** WORK TO COMPLETE **
Output each line of the records as a JSON array of strings, one string per line, omitting blank lines.

** MATERIAL PROVIDED **
----------------------------------------
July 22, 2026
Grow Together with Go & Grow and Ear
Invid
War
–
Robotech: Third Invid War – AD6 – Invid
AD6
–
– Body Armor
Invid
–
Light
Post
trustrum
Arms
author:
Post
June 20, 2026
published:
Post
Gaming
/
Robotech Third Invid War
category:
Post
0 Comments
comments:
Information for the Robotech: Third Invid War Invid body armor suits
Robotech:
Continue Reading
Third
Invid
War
----------------------------------------
** RESPONSE TO THIS TASK **
[
  "July 22, 2026",
  "Grow Together with Go & Grow and Ear",
  "Invid",
  "War",
  "–",
  "Robotech: Third Invid War – AD6 – Invid",
  "AD6",
  "–",
  "– Body Armor",
  "Invid",
  "–",
  "Light",
  "Post",
  "trustrum",
  "Arms",
  "author:",
  "Post",
  "June 20, 2026",
  "published:",
  "Post",
  "Gaming",
  "/",
  "Robotech Third Invid War",
  "category:",
  "Post",
  "0 Comments",
  "comments:",
  "Information for the Robotech: Third Invid War Invid body armor suits",
  "Robotech:",
  "Continue Reading",
  "Third",
  "Invid",
  "War"
]